Its been problematic when trying to get everyone in the loop about what is going on for the parents physically and cognively. She is just starting to get a grip on their situation, and has started to dive a little deeper in terms of what their real needs are at this juncture. As she slowly gets information , she wants to be able to share it with the siblings. She is not sure that is the right move, however, but there may come a time where she needs support for care-financial or otherwise. Having those conversations with the parents and then following up with the kids, given the lack of communication with her step- Mom feels daunting to my friend.
She is now in the fact finding and dropping seeds ( concerning possible future needs)part of the beginning conversation with the parents. There are many considerations she has on her own, that make it seem difficult to broach certain subjects with her parents because she does not want them to be more anxious then they already are about their situation.
Get ready Boomers because this is what many of us are facing now or in the very near future. What to do? Prepare. How?
Here are a few pointers to get you started:
1. Get all the information you can which includes doctors, neighbors, friends and pets. You should know all pertinent information such as their birthday, social security number, medical conditions, allergies, possible treatments for ailments and allergies, prescription and medication. It's important to document all this information in a safe place and keep it in a file (on your computer or otherwise) -- and update it yearly.
2. Talk with family members so everyone will be in the loop. Send an email or note out to keep your family informed.. This will help you prevent any resentment or duplication of efforts -- you aren't in this alone.
3. Make sure that all important papers are done-a will, power of attorney, advanced directives and any other paperwork you can think of should be filled out and on file before an emergency hits and you're left thousands of miles away and impotent.
4. Make plans now.
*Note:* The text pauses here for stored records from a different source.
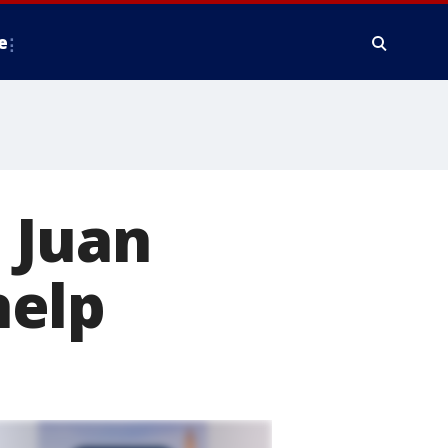
e
 Juan
help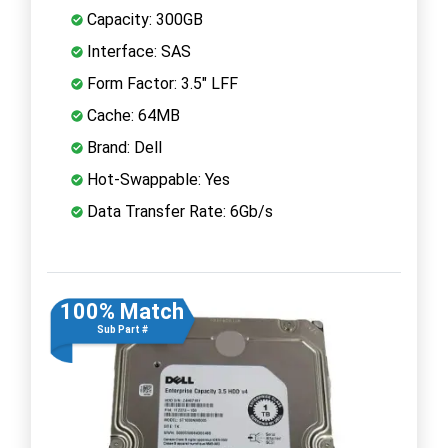
Capacity: 300GB
Interface: SAS
Form Factor: 3.5" LFF
Cache: 64MB
Brand: Dell
Hot-Swappable: Yes
Data Transfer Rate: 6Gb/s
100% Match
Sub Part #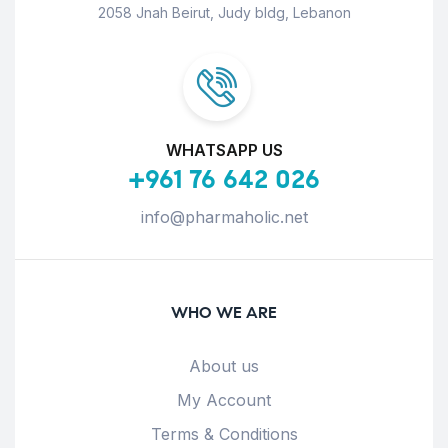
2058 Jnah Beirut, Judy bldg, Lebanon
WHATSAPP US
+961 76 642 026
info@pharmaholic.net
WHO WE ARE
About us
My Account
Terms & Conditions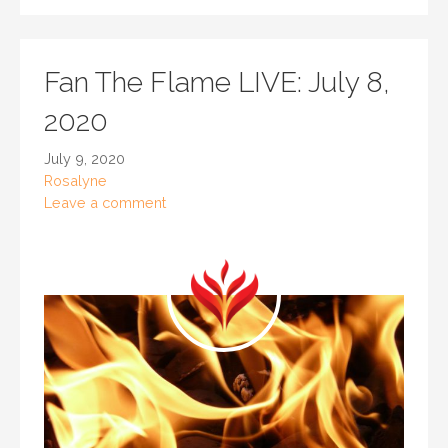
Fan The Flame LIVE: July 8,
2020
July 9, 2020
Rosalyne
Leave a comment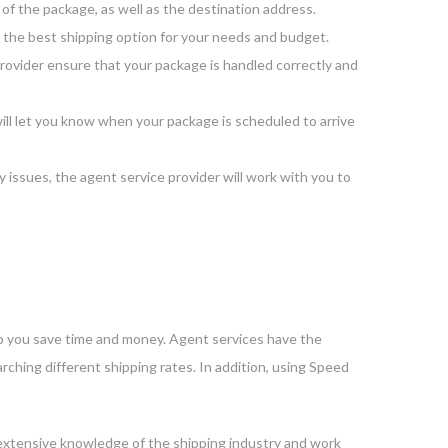
of the package, as well as the destination address.
t the best shipping option for your needs and budget.
provider ensure that your package is handled correctly and
ill let you know when your package is scheduled to arrive
y issues, the agent service provider will work with you to
lp you save time and money. Agent services have the
rching different shipping rates. In addition, using Speed
n extensive knowledge of the shipping industry and work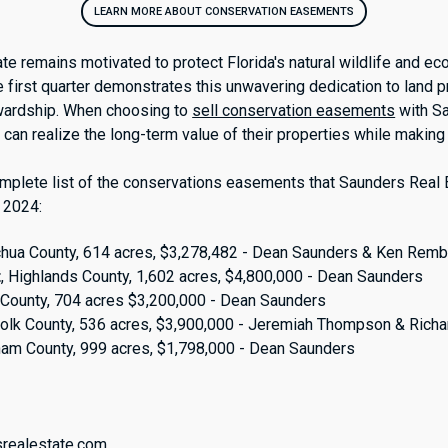
LEARN MORE ABOUT CONSERVATION EASEMENTS
te remains motivated to protect Florida's natural wildlife and e
e first quarter demonstrates this unwavering dedication to land 
wardship. When choosing to
sell conservation easements
with S
can realize the long-term value of their properties while making 
mplete list of the conservations easements that Saunders Real 
 2024:
achua County, 614 acres, $3,278,482 - Dean Saunders & Ken Remb
t
, Highlands County, 1,602 acres, $4,800,000 - Dean Saunders
k County, 704 acres $3,200,000 - Dean Saunders
Polk County, 536 acres, $3,900,000 - Jeremiah Thompson & Ric
nam County, 999 acres, $1,798,000 - Dean Saunders
:
srealestate.com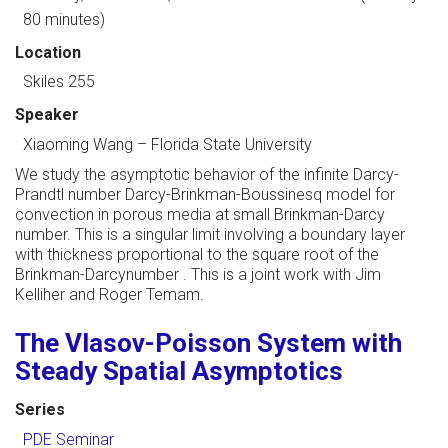
80 minutes)
Location
Skiles 255
Speaker
Xiaoming Wang
–
Florida State University
We study the asymptotic behavior of the infinite Darcy-
Prandtl number Darcy-Brinkman-Boussinesq model for
convection in porous media at small Brinkman-Darcy
number. This is a singular limit involving a boundary layer
with thickness proportional to the square root of the
Brinkman-Darcynumber . This is a joint work with Jim
Kelliher and Roger Temam.
The Vlasov-Poisson System with
Steady Spatial Asymptotics
Series
PDE Seminar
You should make plans to visit along the way -if only for a few days and plans for emergencies -- both are important.Keep in mind that phone calls may not give you the real picture of what is really going on.
5. Stay in touch by email, calling or notes to check in and make sure you are up to date -- and not just about logistics and health issues but what else may be going on with your loved one. Loneliness for example can lead to depression. Make sure there is enough stimulation to keep your loved one engaged and happy.
Even from a distance, your love can be felt. Don't be afraid to reach out and lend a hand. Call the local Council on Aging for information or Elderly Services in your loved ones area, or a homecare agency that can assist you in making sure all is well on the home front when you aren't nearby.